--- START Listing ---

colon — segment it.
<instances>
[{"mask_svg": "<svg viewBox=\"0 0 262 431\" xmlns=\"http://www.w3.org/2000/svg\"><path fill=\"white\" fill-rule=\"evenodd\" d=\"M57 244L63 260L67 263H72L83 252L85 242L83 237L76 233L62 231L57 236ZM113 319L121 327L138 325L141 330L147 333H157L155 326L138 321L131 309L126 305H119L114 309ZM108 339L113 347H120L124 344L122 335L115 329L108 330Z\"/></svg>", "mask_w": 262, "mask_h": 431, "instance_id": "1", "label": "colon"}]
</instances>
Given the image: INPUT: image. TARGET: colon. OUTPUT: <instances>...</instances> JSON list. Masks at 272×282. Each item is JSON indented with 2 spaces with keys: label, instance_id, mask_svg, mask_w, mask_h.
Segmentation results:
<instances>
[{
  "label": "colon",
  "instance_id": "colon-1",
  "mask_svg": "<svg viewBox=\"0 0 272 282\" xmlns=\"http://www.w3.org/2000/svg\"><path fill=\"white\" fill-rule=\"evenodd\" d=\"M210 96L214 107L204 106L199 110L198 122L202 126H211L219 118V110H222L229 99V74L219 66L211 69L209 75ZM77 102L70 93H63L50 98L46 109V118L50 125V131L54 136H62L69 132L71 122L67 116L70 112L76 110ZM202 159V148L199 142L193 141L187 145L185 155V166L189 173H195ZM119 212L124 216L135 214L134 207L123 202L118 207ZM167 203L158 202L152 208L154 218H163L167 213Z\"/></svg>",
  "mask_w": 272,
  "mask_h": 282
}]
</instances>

--- END Listing ---

The exercise: Can you convert every line of the records above into a Markdown table with columns No. and Line, numbering each row and leaving out blank lines?

Exercise result:
| No. | Line |
|---|---|
| 1 | colon — segment it. |
| 2 | <instances> |
| 3 | [{"mask_svg": "<svg viewBox=\"0 0 262 431\" xmlns=\"http://www.w3.org/2000/svg\"><path fill=\"white\" fill-rule=\"evenodd\" d=\"M57 244L63 260L67 263H72L83 252L85 242L83 237L76 233L62 231L57 236ZM113 319L121 327L138 325L141 330L147 333H157L155 326L138 321L131 309L126 305H119L114 309ZM108 339L113 347H120L124 344L122 335L115 329L108 330Z\"/></svg>", "mask_w": 262, "mask_h": 431, "instance_id": "1", "label": "colon"}] |
| 4 | </instances> |
| 5 | Given the image: INPUT: image. TARGET: colon. OUTPUT: <instances>...</instances> JSON list. Masks at 272×282. Each item is JSON indented with 2 spaces with keys: label, instance_id, mask_svg, mask_w, mask_h. |
| 6 | Segmentation results: |
| 7 | <instances> |
| 8 | [{ |
| 9 |   "label": "colon", |
| 10 |   "instance_id": "colon-1", |
| 11 |   "mask_svg": "<svg viewBox=\"0 0 272 282\" xmlns=\"http://www.w3.org/2000/svg\"><path fill=\"white\" fill-rule=\"evenodd\" d=\"M210 96L214 107L204 106L199 110L198 122L202 126H211L219 118V110H222L229 99V74L219 66L211 69L209 75ZM77 102L70 93H63L50 98L46 109V118L50 125V131L54 136H62L69 132L71 122L67 116L70 112L76 110ZM202 159V148L199 142L193 141L187 145L185 155V166L189 173H195ZM119 212L124 216L135 214L134 207L123 202L118 207ZM167 203L158 202L152 208L154 218H163L167 213Z\"/></svg>", |
| 12 |   "mask_w": 272, |
| 13 |   "mask_h": 282 |
| 14 | }] |
| 15 | </instances> |